▶ _Consignes à suivre_
**1.** Pour chacune des affirmations (a), (b) et (c), indiquez par oui ou par non si elle concorde avec l’extrait sur le MIM, en citant sans modification les mots de l’extrait qui tranchent. (a) Le 5 septembre 2017, le tarif du MIM est passé de 8 à 10 euros. (b) Les changements de tarif des musées fédéraux belges dépendent d’une décision ministérielle. (c) À la fermeture du Musée d’Art Moderne, le ticket commun a été réduit de moitié pour les visiteurs du seul Musée d’Art Ancien.
**2.** Traduisez en anglais cette phrase de l’extrait sur le MIM : « En Belgique, on n’a pas cette culture-là du respect du visiteur. »
**3.** Recopiez sans rien modifier le passage de l’extrait sur le MIM qui commence par « Il est vrai » et se termine par « uniquement ce dernier. ».

▶ _Extrait à étudier_
....................

Cette situation risque de perdurer : non renouvellement du contrat avec le fournisseur, ce qui a pour conséquence qu’il faut rédiger un nouvel appel d’offre; relations complexes du MIM avec les Musées Royaux d’Art et d’Histoire sous la tutelle desquels ils sont désormais; etc.
En fait, la visite n’a quasi plus aucun sens. Une institution respectueuse de ses usagers aurait fermé, le temps nécessaire pour retrouver une offre complète. Ce ne sera pas le cas.
On aurait au moins trouvé normal dès lors que le MIM propose soit l’entrée gratuite, soit une réduction significative sur le prix du ticket à 8 euros (qui, rappelons-le, est censé offrir l’utilisation gratuite de l’audio-guide). Ce ne sera pas possible à cause du manque d’autonomie de nos musées fédéraux puisque les modifications de tarification dépendent d’une décision ministérielle et ne peuvent se concrétiser qu’après la publication d’un arrêté au Moniteur!
Il est vrai aussi que les Musées Royaux d’Art et d’Histoire du Cinquantenaire situés loin du centre ville voient leurs collections permanentes désertées (certaines expos temporaires affichant heureusement quelques succès de fréquentations) et on peut comprendre qu’ils tiennent impérativement à ce que le MIM qui est un peu leur poule aux œufs d’or ne tarisse pas un tantinet ses rentrées pécuniaires.
MAIS LE TARIF PASSE DE 8 À 10 EUROS
En France, certains musées, lorsque des salles sont closes pour travaux, diminuent d’autant le prix du ticket. En Belgique, on n’a pas cette culture-là du respect du visiteur. Quand le Musée d’Art Moderne a été fermé, le ticket qui lui donnait accès ainsi qu’au Musée d’Art Ancien n’a pas été diminué de moitié pour ceux qui continuèrent de visiter uniquement ce dernier.
Mais le pire vient d’arriver au MIM ce 5 septembre 2017: la tarification est passée de 8 euros autrefois avec audio-guide à désormais 10 euros sans audio-guide. Puisque cette augmentation s’est faite sans audio-guide, on murmure dans les coulisses, avec insistance, que lorsque ceux-ci seront à nouveau disponibles, ils deviendront facultatifs (ce qui est peu pédagogique, vu la nature et l’historique de ce musée)… ce qui permettra d’obtenir deux euros supplémentaires.
CRITIQUES SUR LE LIVRE D’OR
En attendant, le livre d’or du MIM accumule les critiques :
- « Un très beau musée mais donnez-nous des audio guides! C’est très frustrant de ne pas pouvoir écouter le son de tous ces beaux instruments ».

....................

▶ _Données fournies_
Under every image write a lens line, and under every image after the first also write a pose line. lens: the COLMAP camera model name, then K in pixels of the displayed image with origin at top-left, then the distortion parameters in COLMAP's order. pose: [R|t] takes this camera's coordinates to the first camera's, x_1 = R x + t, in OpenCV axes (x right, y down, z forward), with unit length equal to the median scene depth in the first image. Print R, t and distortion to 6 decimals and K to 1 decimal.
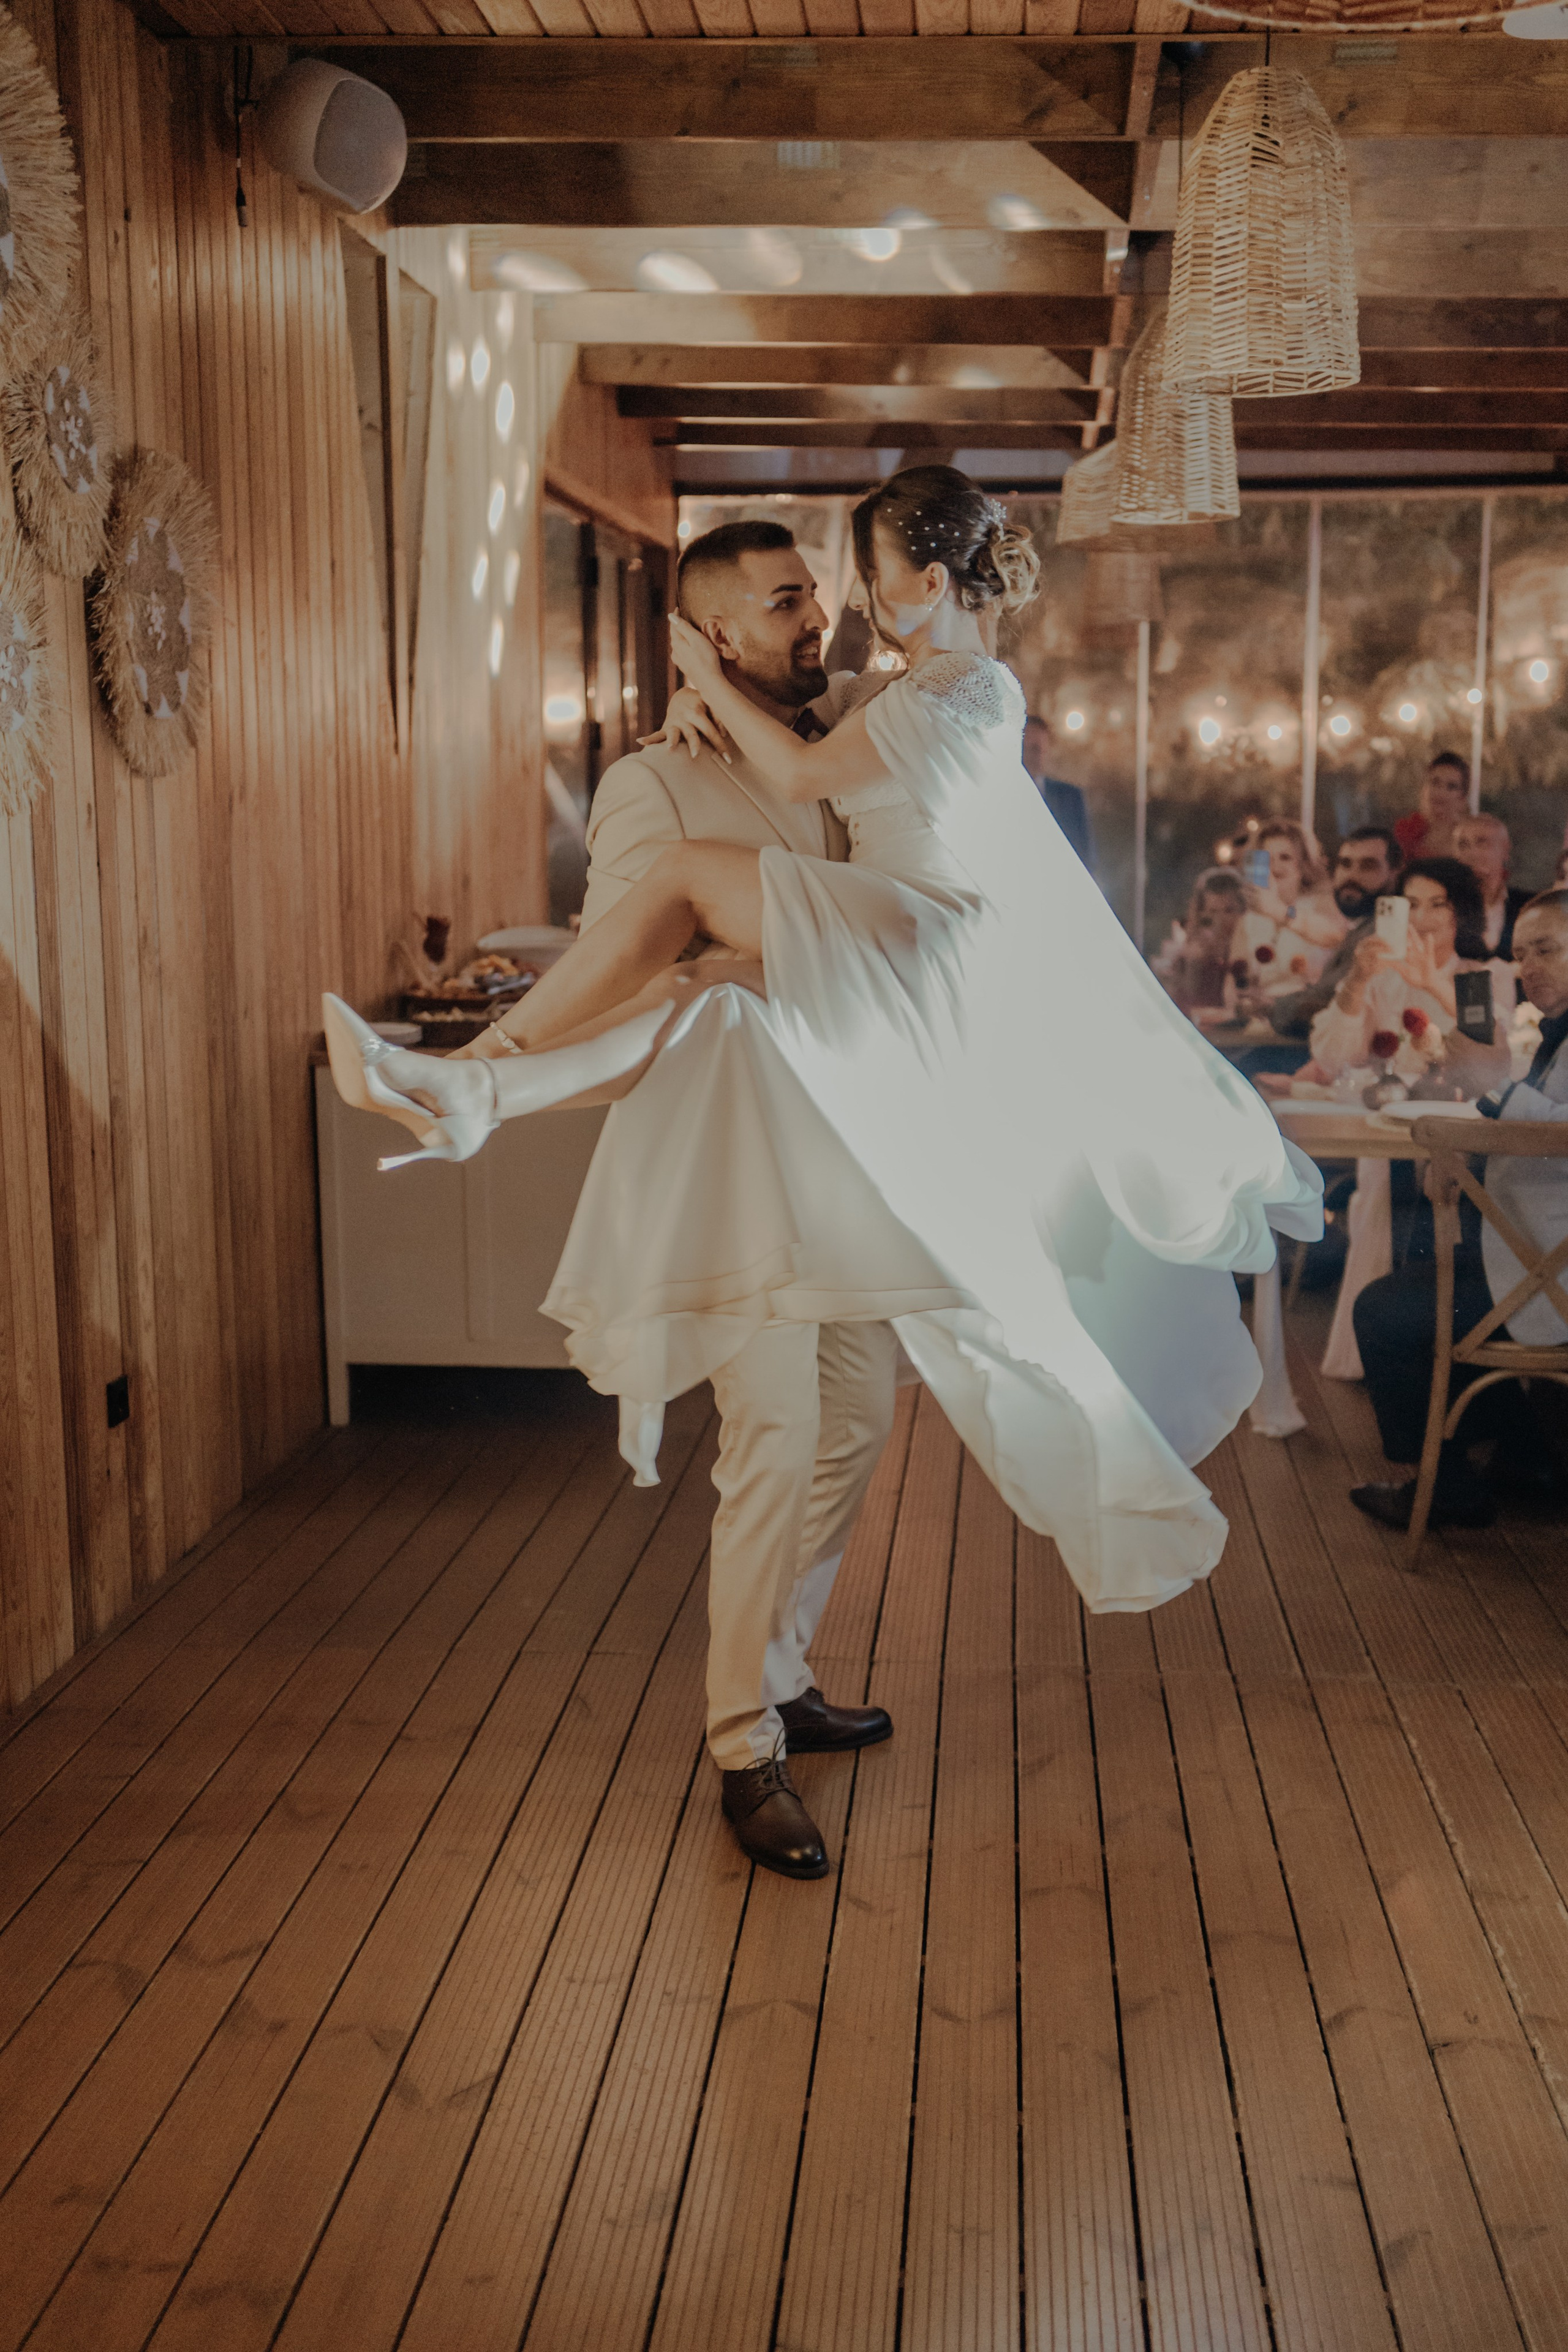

....................

▶ _Réponses attendues_
**1.**
(a) Oui : « ce 5 septembre 2017: la tarification est passée de 8 euros autrefois avec audio-guide à désormais 10 euros sans audio-guide »
(b) Oui : « les modifications de tarification dépendent d’une décision ministérielle »
(c) Non : « le ticket qui lui donnait accès ainsi qu’au Musée d’Art Ancien n’a pas été diminué de moitié »

**2.** In Belgium, there is no such culture of respect for the visitor.

**3.**
Il est vrai aussi que les Musées Royaux d’Art et d’Histoire du Cinquantenaire situés loin du centre ville voient leurs collections permanentes désertées (certaines expos temporaires affichant heureusement quelques succès de fréquentations) et on peut comprendre qu’ils tiennent impérativement à ce que le MIM qui est un peu leur poule aux œufs d’or ne tarisse pas un tantinet ses rentrées pécuniaires.
MAIS LE TARIF PASSE DE 8 À 10 EUROS
En France, certains musées, lorsque des salles sont closes pour travaux, diminuent d’autant le prix du ticket. En Belgique, on n’a pas cette culture-là du respect du visiteur. Quand le Musée d’Art Moderne a été fermé, le ticket qui lui donnait accès ainsi qu’au Musée d’Art Ancien n’a pas été diminué de moitié pour ceux qui continuèrent de visiter uniquement ce dernier.